--- DATA FOR REVIEW Enclosed Below ---
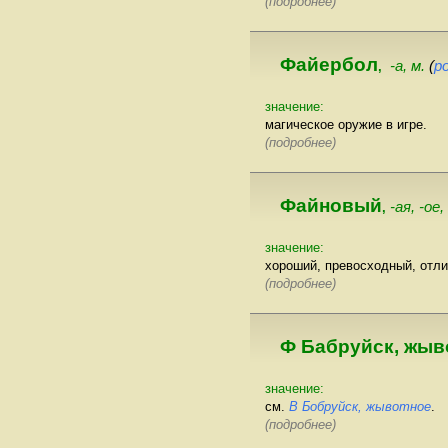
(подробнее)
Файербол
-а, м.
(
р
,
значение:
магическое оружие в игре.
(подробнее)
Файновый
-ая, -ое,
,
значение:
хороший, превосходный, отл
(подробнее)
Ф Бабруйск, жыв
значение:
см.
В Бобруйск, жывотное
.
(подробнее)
--- End of Enclosed DATA FOR REVIEW ---
--- DATA FOR REVIEW Enclosed Below ---
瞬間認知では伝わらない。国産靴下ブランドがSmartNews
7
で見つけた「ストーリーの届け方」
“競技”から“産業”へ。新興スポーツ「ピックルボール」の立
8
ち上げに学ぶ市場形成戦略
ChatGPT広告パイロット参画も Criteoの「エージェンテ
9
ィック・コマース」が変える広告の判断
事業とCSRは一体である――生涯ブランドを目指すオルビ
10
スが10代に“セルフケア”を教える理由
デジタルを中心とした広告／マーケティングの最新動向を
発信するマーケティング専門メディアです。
--- End of Enclosed DATA FOR REVIEW ---
--- DATA FOR REVIEW Enclosed Below ---
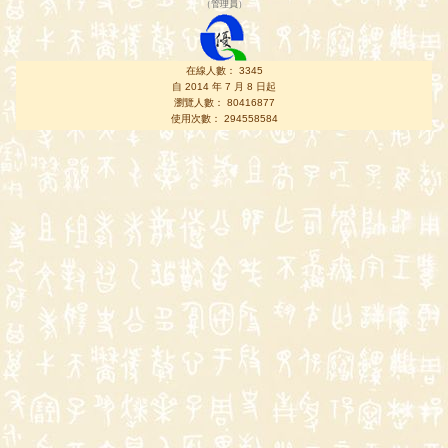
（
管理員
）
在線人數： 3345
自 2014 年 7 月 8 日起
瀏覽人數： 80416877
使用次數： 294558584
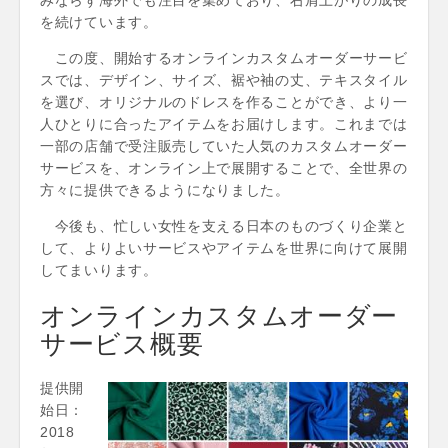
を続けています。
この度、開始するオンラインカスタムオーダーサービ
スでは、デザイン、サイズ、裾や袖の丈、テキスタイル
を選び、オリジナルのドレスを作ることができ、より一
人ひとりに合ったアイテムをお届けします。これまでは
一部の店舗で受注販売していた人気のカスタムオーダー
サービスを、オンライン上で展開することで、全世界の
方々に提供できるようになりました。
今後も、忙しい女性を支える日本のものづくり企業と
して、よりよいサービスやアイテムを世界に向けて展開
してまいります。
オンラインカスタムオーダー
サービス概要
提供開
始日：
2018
--- End of Enclosed DATA FOR REVIEW ---
● EXERCISE
Copy the lines exactly, starting at the line that contains "瞬間認知では伝わらない。国産靴下ブランドがSmartNews" and ending at the line that contains "発信するマーケティング専門メディアです。", with both of those lines included.

● ANSWER SPACE
瞬間認知では伝わらない。国産靴下ブランドがSmartNews
7
で見つけた「ストーリーの届け方」
“競技”から“産業”へ。新興スポーツ「ピックルボール」の立
8
ち上げに学ぶ市場形成戦略
ChatGPT広告パイロット参画も Criteoの「エージェンテ
9
ィック・コマース」が変える広告の判断
事業とCSRは一体である――生涯ブランドを目指すオルビ
10
スが10代に“セルフケア”を教える理由
デジタルを中心とした広告／マーケティングの最新動向を
発信するマーケティング専門メディアです。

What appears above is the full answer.